» Work request
Using the records below, write out again exactly the lines that begin at the line containing "of human high-grade" and end at the line containing "tumor cells in", and no other lines.

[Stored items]
* * *

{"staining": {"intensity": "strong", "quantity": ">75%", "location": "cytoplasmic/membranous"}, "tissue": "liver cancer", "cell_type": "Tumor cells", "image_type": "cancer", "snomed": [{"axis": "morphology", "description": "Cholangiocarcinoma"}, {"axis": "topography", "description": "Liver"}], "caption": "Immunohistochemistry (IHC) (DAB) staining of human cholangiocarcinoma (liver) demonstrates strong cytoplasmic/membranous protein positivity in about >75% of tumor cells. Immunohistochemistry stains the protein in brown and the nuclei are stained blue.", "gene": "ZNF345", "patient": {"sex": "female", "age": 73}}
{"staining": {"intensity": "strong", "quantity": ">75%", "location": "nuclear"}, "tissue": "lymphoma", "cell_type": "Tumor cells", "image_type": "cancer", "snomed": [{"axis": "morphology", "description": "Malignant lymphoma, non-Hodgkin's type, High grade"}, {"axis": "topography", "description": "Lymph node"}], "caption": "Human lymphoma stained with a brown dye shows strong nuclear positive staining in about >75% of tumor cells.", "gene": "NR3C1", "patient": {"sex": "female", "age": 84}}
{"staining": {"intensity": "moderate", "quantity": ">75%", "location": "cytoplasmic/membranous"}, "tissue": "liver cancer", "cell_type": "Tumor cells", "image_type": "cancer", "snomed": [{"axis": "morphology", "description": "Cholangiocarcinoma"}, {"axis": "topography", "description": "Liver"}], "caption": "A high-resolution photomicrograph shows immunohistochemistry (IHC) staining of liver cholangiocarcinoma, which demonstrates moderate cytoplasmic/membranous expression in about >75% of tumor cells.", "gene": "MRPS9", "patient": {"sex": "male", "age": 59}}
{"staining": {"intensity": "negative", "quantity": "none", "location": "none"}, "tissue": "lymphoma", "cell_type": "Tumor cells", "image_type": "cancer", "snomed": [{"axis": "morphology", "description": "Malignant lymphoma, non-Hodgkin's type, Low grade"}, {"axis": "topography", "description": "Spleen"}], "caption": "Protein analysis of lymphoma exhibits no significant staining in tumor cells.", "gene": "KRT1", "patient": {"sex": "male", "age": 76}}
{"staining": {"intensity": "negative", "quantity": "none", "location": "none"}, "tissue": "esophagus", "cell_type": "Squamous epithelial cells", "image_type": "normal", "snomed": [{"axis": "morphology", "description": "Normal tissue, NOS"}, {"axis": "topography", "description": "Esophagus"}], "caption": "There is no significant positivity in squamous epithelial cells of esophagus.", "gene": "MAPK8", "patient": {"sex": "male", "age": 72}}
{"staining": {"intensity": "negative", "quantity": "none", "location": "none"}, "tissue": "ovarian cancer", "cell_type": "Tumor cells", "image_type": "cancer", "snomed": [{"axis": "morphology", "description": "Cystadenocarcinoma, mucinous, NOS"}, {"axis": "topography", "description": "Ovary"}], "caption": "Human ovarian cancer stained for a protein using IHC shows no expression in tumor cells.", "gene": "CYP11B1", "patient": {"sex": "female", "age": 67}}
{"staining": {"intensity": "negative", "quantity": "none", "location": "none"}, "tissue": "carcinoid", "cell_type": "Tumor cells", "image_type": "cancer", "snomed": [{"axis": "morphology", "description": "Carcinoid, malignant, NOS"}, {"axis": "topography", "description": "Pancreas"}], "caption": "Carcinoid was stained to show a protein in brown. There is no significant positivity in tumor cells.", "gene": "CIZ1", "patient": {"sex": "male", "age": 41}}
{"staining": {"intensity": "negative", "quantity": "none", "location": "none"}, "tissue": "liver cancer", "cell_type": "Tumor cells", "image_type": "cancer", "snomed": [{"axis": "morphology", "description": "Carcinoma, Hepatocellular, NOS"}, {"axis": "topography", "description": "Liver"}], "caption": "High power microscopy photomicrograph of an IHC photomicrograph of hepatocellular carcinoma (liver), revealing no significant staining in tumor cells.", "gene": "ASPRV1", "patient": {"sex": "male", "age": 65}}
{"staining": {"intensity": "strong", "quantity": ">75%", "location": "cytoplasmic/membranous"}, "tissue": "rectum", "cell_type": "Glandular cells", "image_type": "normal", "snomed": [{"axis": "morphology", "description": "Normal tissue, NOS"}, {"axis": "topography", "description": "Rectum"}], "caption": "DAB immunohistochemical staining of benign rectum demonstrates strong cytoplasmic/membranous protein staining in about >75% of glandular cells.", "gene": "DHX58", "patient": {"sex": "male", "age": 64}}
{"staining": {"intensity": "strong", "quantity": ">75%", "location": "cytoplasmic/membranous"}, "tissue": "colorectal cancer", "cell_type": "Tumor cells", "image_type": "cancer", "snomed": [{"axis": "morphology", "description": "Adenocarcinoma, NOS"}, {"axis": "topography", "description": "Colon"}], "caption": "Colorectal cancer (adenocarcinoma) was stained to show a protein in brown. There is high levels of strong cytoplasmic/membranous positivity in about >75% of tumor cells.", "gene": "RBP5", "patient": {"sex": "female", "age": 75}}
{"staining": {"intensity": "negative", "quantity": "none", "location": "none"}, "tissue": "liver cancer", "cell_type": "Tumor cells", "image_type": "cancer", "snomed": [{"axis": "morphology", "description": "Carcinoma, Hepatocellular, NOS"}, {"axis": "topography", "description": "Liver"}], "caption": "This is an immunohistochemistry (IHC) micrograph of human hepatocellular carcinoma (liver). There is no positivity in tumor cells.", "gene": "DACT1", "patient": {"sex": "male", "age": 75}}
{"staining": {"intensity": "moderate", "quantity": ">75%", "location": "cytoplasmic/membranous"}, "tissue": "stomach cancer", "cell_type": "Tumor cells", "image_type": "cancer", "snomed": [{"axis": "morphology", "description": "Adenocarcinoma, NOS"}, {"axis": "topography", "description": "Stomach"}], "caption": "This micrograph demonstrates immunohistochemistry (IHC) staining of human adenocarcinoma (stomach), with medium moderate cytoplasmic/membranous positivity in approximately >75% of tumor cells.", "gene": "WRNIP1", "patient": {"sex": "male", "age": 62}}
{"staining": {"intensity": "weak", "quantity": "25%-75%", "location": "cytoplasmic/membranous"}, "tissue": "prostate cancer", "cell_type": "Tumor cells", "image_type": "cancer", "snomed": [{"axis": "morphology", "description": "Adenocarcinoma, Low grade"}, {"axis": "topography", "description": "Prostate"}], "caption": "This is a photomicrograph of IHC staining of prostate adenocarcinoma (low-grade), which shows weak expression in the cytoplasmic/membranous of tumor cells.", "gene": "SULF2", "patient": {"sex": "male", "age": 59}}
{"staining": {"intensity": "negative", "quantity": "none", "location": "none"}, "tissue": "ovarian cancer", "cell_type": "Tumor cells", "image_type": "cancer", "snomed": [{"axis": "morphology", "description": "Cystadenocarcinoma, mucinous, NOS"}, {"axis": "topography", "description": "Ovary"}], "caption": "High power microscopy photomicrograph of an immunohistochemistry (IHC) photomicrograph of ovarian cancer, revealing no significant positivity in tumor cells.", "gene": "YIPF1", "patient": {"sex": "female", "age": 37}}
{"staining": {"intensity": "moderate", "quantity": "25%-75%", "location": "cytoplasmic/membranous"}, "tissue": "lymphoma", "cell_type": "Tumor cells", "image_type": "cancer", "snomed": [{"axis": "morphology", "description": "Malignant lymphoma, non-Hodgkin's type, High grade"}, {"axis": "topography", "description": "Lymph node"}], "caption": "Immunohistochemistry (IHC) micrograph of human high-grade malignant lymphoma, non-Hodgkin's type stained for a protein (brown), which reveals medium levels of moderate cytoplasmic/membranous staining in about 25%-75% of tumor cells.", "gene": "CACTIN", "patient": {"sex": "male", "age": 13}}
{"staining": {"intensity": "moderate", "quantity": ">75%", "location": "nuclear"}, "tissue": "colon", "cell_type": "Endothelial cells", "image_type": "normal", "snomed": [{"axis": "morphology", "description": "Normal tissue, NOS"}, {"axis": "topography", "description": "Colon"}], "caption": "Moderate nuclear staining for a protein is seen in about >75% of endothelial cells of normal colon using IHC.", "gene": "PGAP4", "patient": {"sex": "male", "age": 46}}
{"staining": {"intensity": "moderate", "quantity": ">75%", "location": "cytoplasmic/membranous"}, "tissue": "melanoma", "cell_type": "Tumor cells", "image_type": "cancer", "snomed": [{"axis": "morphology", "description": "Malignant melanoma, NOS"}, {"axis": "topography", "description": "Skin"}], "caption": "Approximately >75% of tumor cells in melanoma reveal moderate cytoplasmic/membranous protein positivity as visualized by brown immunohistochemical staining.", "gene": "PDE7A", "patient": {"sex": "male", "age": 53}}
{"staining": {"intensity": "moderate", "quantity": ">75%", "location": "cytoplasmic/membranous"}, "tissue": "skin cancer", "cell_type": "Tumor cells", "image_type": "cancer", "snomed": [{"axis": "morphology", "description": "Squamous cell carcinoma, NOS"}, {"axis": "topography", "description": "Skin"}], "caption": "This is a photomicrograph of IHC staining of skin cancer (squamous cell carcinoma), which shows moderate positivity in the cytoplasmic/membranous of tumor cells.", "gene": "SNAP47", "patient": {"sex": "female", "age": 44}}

* * *

» Reply
{"staining": {"intensity": "moderate", "quantity": "25%-75%", "location": "cytoplasmic/membranous"}, "tissue": "lymphoma", "cell_type": "Tumor cells", "image_type": "cancer", "snomed": [{"axis": "morphology", "description": "Malignant lymphoma, non-Hodgkin's type, High grade"}, {"axis": "topography", "description": "Lymph node"}], "caption": "Immunohistochemistry (IHC) micrograph of human high-grade malignant lymphoma, non-Hodgkin's type stained for a protein (brown), which reveals medium levels of moderate cytoplasmic/membranous staining in about 25%-75% of tumor cells.", "gene": "CACTIN", "patient": {"sex": "male", "age": 13}}
{"staining": {"intensity": "moderate", "quantity": ">75%", "location": "nuclear"}, "tissue": "colon", "cell_type": "Endothelial cells", "image_type": "normal", "snomed": [{"axis": "morphology", "description": "Normal tissue, NOS"}, {"axis": "topography", "description": "Colon"}], "caption": "Moderate nuclear staining for a protein is seen in about >75% of endothelial cells of normal colon using IHC.", "gene": "PGAP4", "patient": {"sex": "male", "age": 46}}
{"staining": {"intensity": "moderate", "quantity": ">75%", "location": "cytoplasmic/membranous"}, "tissue": "melanoma", "cell_type": "Tumor cells", "image_type": "cancer", "snomed": [{"axis": "morphology", "description": "Malignant melanoma, NOS"}, {"axis": "topography", "description": "Skin"}], "caption": "Approximately >75% of tumor cells in melanoma reveal moderate cytoplasmic/membranous protein positivity as visualized by brown immunohistochemical staining.", "gene": "PDE7A", "patient": {"sex": "male", "age": 53}}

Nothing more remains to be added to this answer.